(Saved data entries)
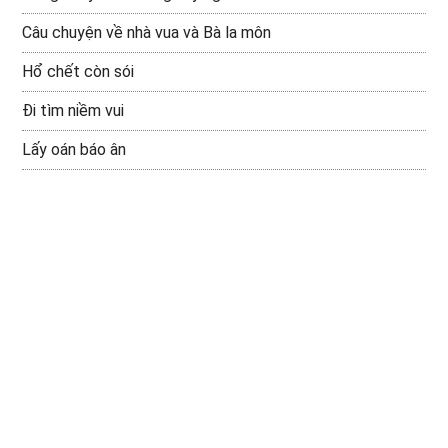
Câu chuyện về nhà vua và Bà la môn
Hổ chết còn sói
Đi tìm niềm vui
Lấy oán báo ân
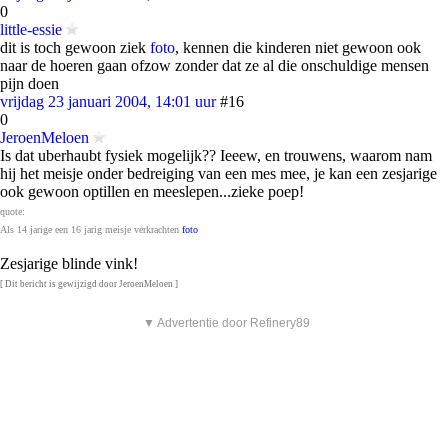
0
little-essie
dit is toch gewoon ziek
foto
, kennen die kinderen niet gewoon ook
naar de hoeren gaan ofzow zonder dat ze al die onschuldige mensen
pijn doen
vrijdag 23 januari 2004, 14:01 uur
#16
0
JeroenMeloen
Is dat uberhaubt fysiek mogelijk?? Ieeew, en trouwens, waarom nam
hij het meisje onder bedreiging van een mes mee, je kan een zesjarige
ook gewoon optillen en meeslepen...zieke poep!
quote:
Als 14 jarige een 16 jarig meisje verkrachten
foto
Zesjarige blinde vink!
[ Dit bericht is gewijzigd door JeroenMeloen ]
▼ Advertentie door Refinery89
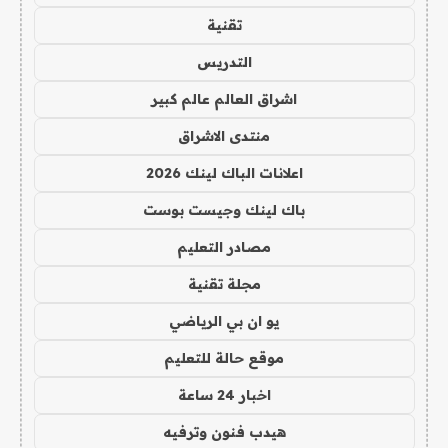
تقنية
التدريس
اشراق العالم عالم كبير
منتدى الاشراق
اعلانات الباك لينك 2026
باك لينك وجيست بوست
مصادر التعليم
مجلة تقنية
يو ان بي الرياضي
موقع حالة للتعليم
اخبار 24 ساعة
هيدب فنون وترفيه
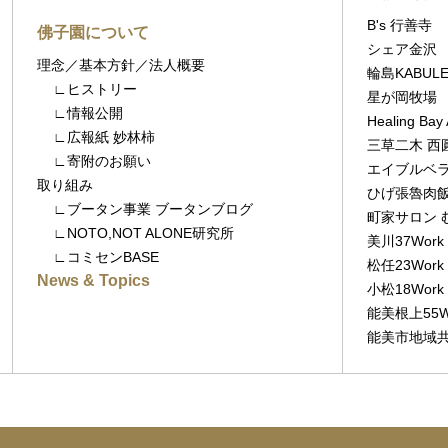
B's 行善寺
佛子園について
シェア金沢
理念／基本方針／法人概要
輪島KABULE
∟ヒストリー
星が岡牧場
∟情報公開
Healing B
∟広報紙 妙林柿
三草二木 西
∟寄附のお願い
エイブルベラ
取り組み
ひげ張魯肉
∟ブータン事業 ブータンブログ
町家サロン 
∟NOTO,NOT ALONE研究所
美川37Work
∟コミセンBASE
松任23Work
News & Topics
小松18Work
能美根上55W
能美市地域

--- YOUR ASSIGNMENT ---
Report each line in the records that contains the string "door", matching case exactly.

--- SOLVED EXERCISE ---
[ Dit bericht is gewijzigd door JeroenMeloen ]
▼ Advertentie door Refinery89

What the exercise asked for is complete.